**PROBLEM TO SOLVE:**
Pull out every line below holding the word "teapot".

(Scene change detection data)
+ + + + + + +

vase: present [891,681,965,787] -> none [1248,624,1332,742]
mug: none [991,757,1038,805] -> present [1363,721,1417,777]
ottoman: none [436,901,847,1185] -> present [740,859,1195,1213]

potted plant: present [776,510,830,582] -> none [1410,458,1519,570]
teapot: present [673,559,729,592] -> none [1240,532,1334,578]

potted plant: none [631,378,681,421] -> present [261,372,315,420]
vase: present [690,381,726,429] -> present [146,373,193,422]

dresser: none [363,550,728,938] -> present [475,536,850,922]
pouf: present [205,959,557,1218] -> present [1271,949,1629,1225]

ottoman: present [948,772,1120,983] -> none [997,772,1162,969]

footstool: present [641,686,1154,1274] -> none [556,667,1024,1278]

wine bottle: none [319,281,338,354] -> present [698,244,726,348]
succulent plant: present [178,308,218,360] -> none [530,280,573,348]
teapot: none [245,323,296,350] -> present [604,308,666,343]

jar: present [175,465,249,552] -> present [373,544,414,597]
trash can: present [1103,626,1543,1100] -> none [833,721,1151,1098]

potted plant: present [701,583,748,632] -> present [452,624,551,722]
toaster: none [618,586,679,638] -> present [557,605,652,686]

+ + + + + + +

**RESPONSE TO THE TASK:**
teapot: present [673,559,729,592] -> none [1240,532,1334,578]
teapot: none [245,323,296,350] -> present [604,308,666,343]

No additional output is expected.